Сегодня зрители вольны толковать черные однообразно закрашенные фоны Караваджо, как специальный замысел мастера. Можно утверждать, что мир всегда погружен во мглу. И это означает (если принять техническую подробность исполнения за философское обобщение), что истина не есть онтологическое основание мира, но лишь частная ценность. Эта (совершенно ницшеанская) мысль подспудно ясна каждому зрителю и будоражит воображение. Христос, Матфей, Савл или Петр, Магдалина, Вакх или мальчик с грушей – все погружены в одинаковый черный мрак, ровно и равнодушно закрашенный. В этой гладкой черноте есть объективный приговор усилиям гуманистов и романтике.
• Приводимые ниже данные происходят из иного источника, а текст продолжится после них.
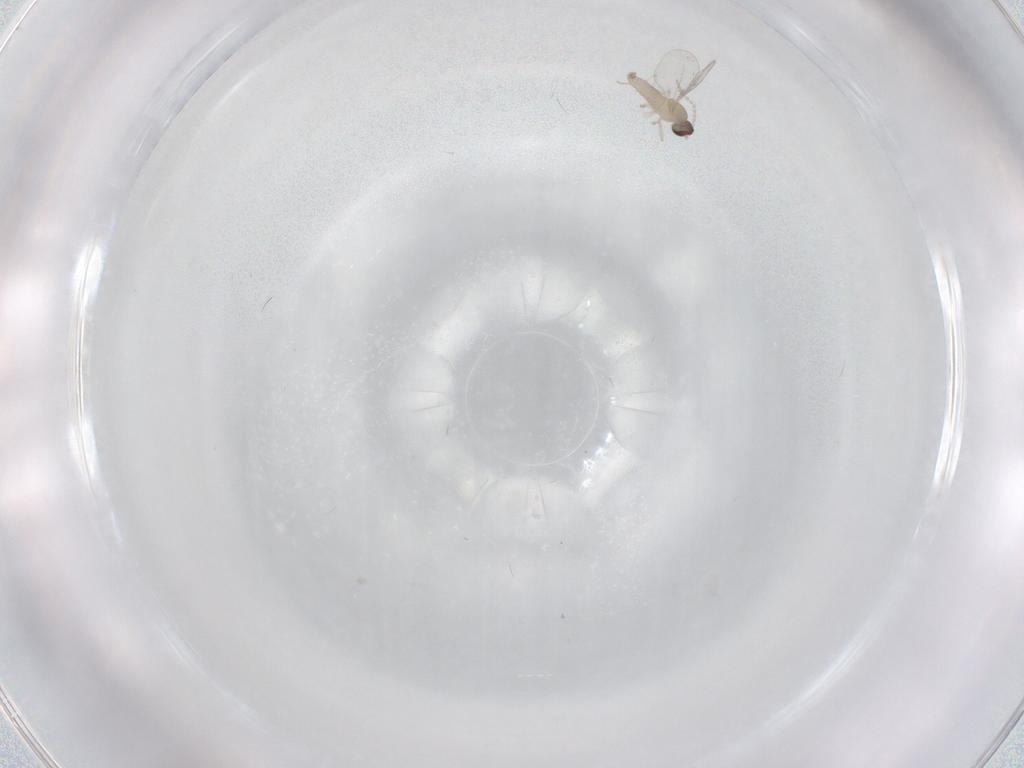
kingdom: Animalia
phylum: Arthropoda
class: Insecta
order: Diptera
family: Cecidomyiidae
Роберто Лонги считает, что «в новом, присущем сугубо ему одному (Караваджо. – М.К.) представлении о свете и тени, в новой шкале замера двух этих величин» заключается подлинная революция. Суть новаторства Лонги описывает так: «Наперекор сверхиндивидуализму Ренессанса и маньеристов, наперекор, главным образом, самому Микеланджело-сверхчеловеку – отчего Кардучо уже в 1633 г. назовет Караваджо «Анти-Микеланджело» – Караваджо впервые думает о том, что эмоциональная судьба изображаемого события может зависеть от совершенно постороннего и независимого от человека элемента (…) Он первый замечает, что не всегда свет и тень вырисовывают тела в той степени их физической полноты и законченности, которая столь податлива мифологизациям; что порой, напротив, обилие света растворяет тела вплоть до неузнаваемости, а густая тень поглощает их вплоть до исчезновения; иногда даже кажется, что они меняют их суть, их материальную видимость». То есть Лонги подтверждает, что тьма, покрывающая лица и фигуры, меняет суть героев (микеланджеловских титанов), и Лонги считает, что изменение – естественное следствие освещения. Караваджо, согласно Лонги, не следует «сверхиндивидуализму», но подчиняется объективным законам природы. Лонги пишет:
«Но поскольку для глаза реальным является то, что ему видится, а не то, что на самом деле есть (верно же, что материальная природа – это область науки, а нематериальная витает в метафизических облаках), то что иное может изобразить и предъявить «натуральный» художник, как не видимость, впечатление, оставленное в нас той или другой вещью?»